17 Giugno 2021

Pubblicato il

Vino

Un anno d’oro per il Brunello di Montalcino? Risponde Rodolfo Maralli (Banfi)

di Francesco Vergovich

Il Sole 24 ore in un articolo di gennaio parla di anno record per il celebre Brunello di Montalcino in contrasto con l'annus horribilis 2020

Brunello di Montalcino Banfi
Rodolfo Maralli, Direttore Commerciale e Marketing Banfi - ph. Paolo Biava

Rodolfo Maralli è il Direttore Sales & Marketing Banfi e Presidente della Fondazione Banfi, una delle più importanti aziende vinicole al mondo, produttrice del Brunello di Montalcino.

Il Sole 24 ore parla del 2020 come di un anno record per le vendite del Brunello di Montalcino. E indica un saldo positivo del 12,2%. Ce lo conferma?

Ho letto con molta attenzione l’articolo citato che, tuttavia, si riferisce unicamente a una crescita della richiesta di contrassegni (fascette) da parte delle aziende produttrici. Un dato tra l’altro atteso, dopo la “debole” richiesta relativa alla vendemmia 2014.Cosa diversa sono, invece, le vendite su cui, ancora, non esistono dati certi ed ufficiali, eccezion fatta per quelli appena forniti da IRI infoscan circa la vendita della categoria Brunello di Montalcino in tutte le insegne della distribuzione moderna italiana.

Una dato che conferma qualche criticitá, con vendite al palo in volumi (+0,2%) e in discreta flessione in valore (-6,5%), come ad indicare un maggior ricorso alla leva promozionale. La mia personale sensazione è che il Brunello abbia, nel complesso, performato meglio delle prudenti attese formulate in pieno Covid ma, comunque, con una dato che, alla fine, si rivelerà leggermente negativo, complice il parziale e prolungato blocco del canale horeca, luogo privilegiato per le vendite del Brunello. L’azienda che rappresento, e che é storicamente leader di mercato, a conferma di ciò, ha chiuso il 2020 con una flessione di circa il 15%. 

Banfi è una delle più importanti aziende vitivinicole che fa grandi numeri negli Stati Uniti e in tutto il mondo. Qual è il ruolo dell’e-commerce e del delivery per voi e per le piccole cantine?

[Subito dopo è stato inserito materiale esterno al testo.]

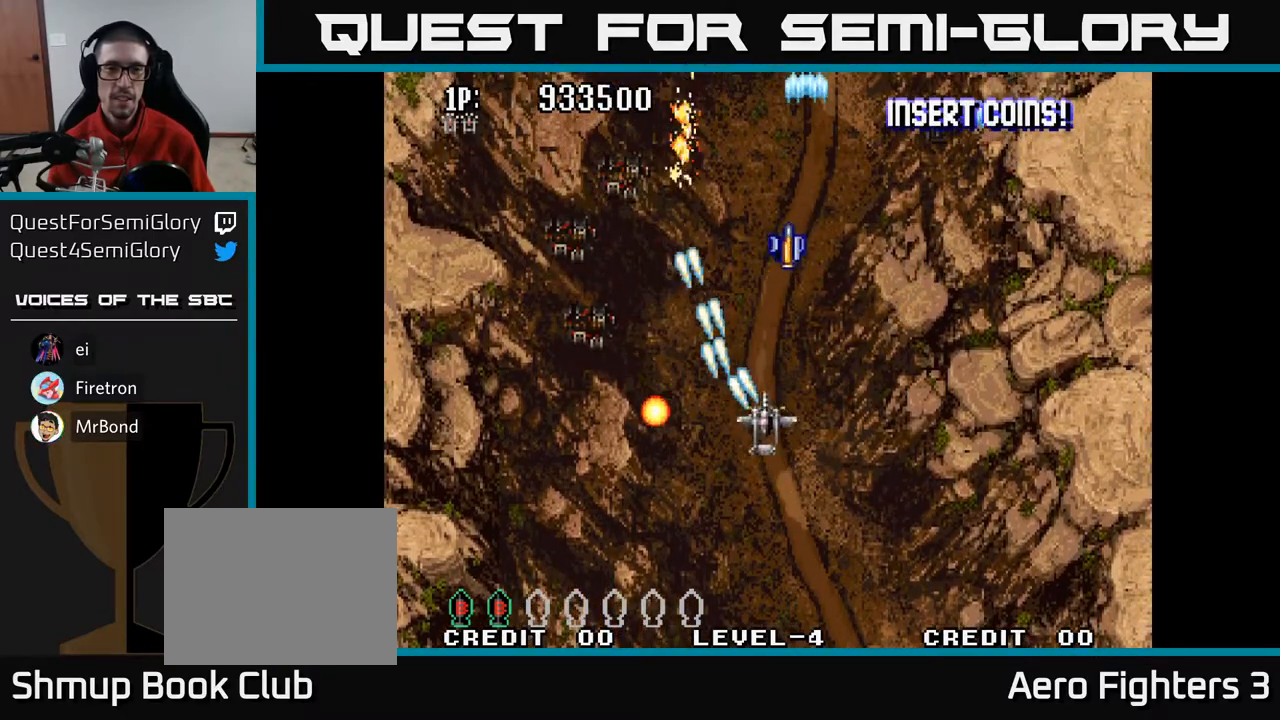
{"buttons": ["A", "DPAD_UP", "DPAD_RIGHT"], "left_stick": "center", "right_stick": "center", "events": [[100, "DPAD_LEFT", "up"], [167, "DPAD_RIGHT", "down"]]}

L’e-commerce è stato uno dei temi più caldi nel 2020 appena trascorso. Per dirla in estrema sintesi, diciamo che la pandemia ha rappresentato un cruciale ed importante stress test per l’ancora fragile e debole mercato dell’e-commerce vinicolo italiano. Stress test superato con soddisfazione reciproca, di operatori del .com e di aziende produttrici, con crescite che viaggiano sulle tre cifre rispetto all’anno precedente. Siamo ancora lontani dai trend esplosivi degli altri paesi esteri, ma qualcosa comincia a muoversi anche da noi, con l’e-commerce che rappresenta, finalmente, una valida opportunità che, a breve, potrà pesare anche il 4-5% del business complessivo. Ciò vale per tutti i marchi di prestigio, indipendentemente dalle dimensioni del business e, quindi, sia per grandi che per piccole aziende.

Le grandi produzioni, le annate di grande qualità: il 2015 e il 2016 sono a disposizione sul mercato. Cosa ci si può aspettare nel 2021?

Il 2021, soprattutto a partire dalla prossima Pasqua (quella 2020 fu una debacle totale), ci riserverà – se ben gestito e se non ci saranno terze, quarte e quinte “ondate” – una crescita finalmente importante e un rilancio complessivo del settore. A Montalcino, per la prima volta da sempre, potremmo contare su un’offerta a 10 stelle, con ben due annate eccezionali, la 15 e la 16, contemporaneamente disponibili sul mercato. Ciò conferma, per riallacciarmi alla prima domanda, che una certa giacenza del Brunello 2015 c’è dunque stata, ritengo di almeno un 15-20%. Spetta ora a noi gestirla al meglio e in sinergia con l’attesissima 2016.

Nel 2020 Banfi ha avuto un risultato molto significativo anche per la Sala dei Grappoli, il ristorante gourmet di Castello Banfi. E’ arrivata la stella Michelin, un ritorno per Casa Banfi. Che valore ha?

Un valore importante per Banfi e per il territorio tutto, cui mancava un simile riconoscimento da ormai troppi anni. L’eccellenza di Montalcino passa anche da queste piccole ma importanti conquiste. Per noi, in particolare, è stato il compimento di un progetto a lungo ricercato, coltivato e alimentato da un team, quello della Sala dei Grappoli, giovane, preparato e appassionato. E per una volta, fatemi fare il tifoso della mia azienda-squadra. Una stella meritatissima!